Under the A/R Securitization, the Company records a DPP receivable upon the initial sale of trade receivables. The DPP receivable represents the difference between the fair value of the trade receivables sold and the cash purchase price and is recognized at fair value as part of the sale transaction. The DPP receivable is paid to the Company in cash on behalf of the Purchaser as the receivables are collected; however, due to the revolving nature of the A/R Securitization, cash collected from the Company’s customers is reinvested by the Purchaser daily in new receivable purchases under the A/R Securitization. The carrying amount of the DPP receivable, which approximates its fair value, is primarily based on the face amount of receivables, adjusted for estimated credit losses. As of September 30, 2024 and December 31, 2023, the DPP receivable of $270.3 million and $219.6 million, respectively, is included in Other non-current assets in the Condensed Consolidated Balance Sheets.

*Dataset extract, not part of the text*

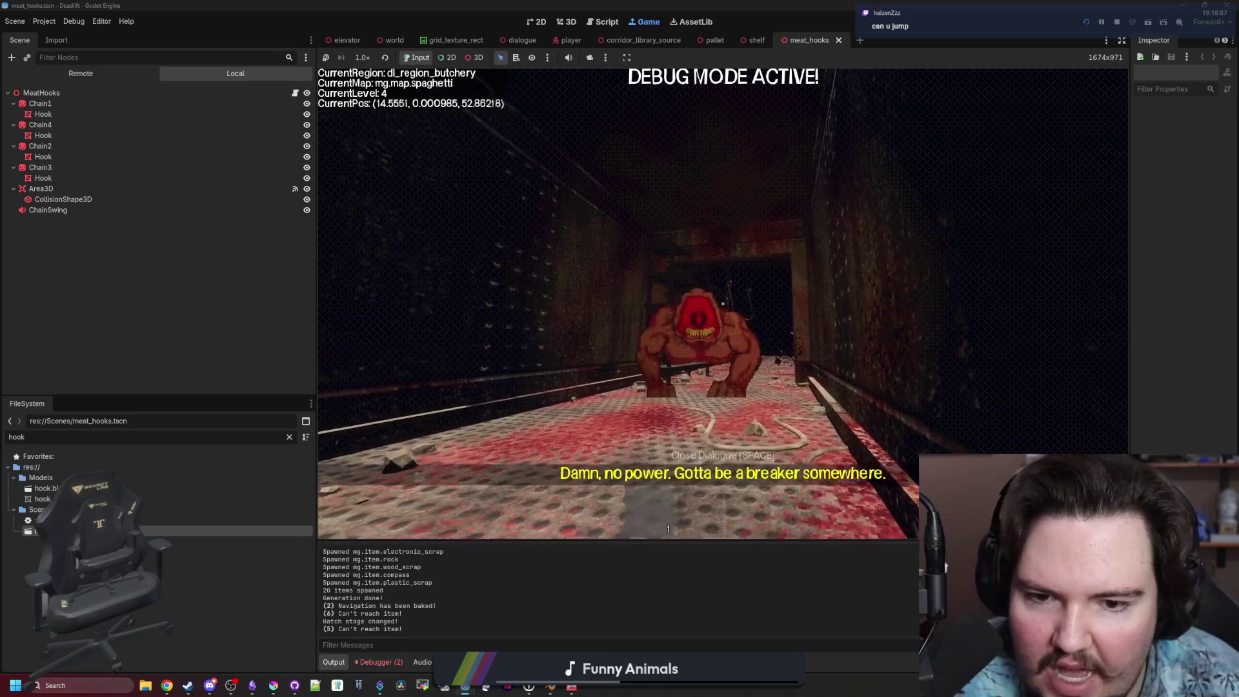
pyautogui.press('s')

For the nine months ended September 30, 2024 and 2023, receivables sold under the A/R Securitization were $1.9 billion and $2.0 billion, respectively, and cash collections from customers on receivables sold were $1.8 billion and $2.1 billion, respectively, all of which were reinvested in new receivables purchases and are included in cash flows from operating activities in the Condensed Consolidated Statements of Cash Flows. As of September 30, 2024 and December 31, 2023, the outstanding principal on receivables sold under the A/R Securitization was $429.9 million and $345.7 million, respectively.
The A/R Securitization also provides funding from the Purchaser against receivables sold into the program with a maximum facility limit of $200.0 million. As of September 30, 2024 and December 31, 2023, the Company had aggregate capital outstanding under this facility of $125.0 million and $100.0 million, respectively. On June 20, 2023, the Company amended the A/R Securitization to extend the maturity date to June 19, 2026 and incurred a servicing liability fee of $11.3 million in connection with the amendment, which will be amortized through the maturity date of the program.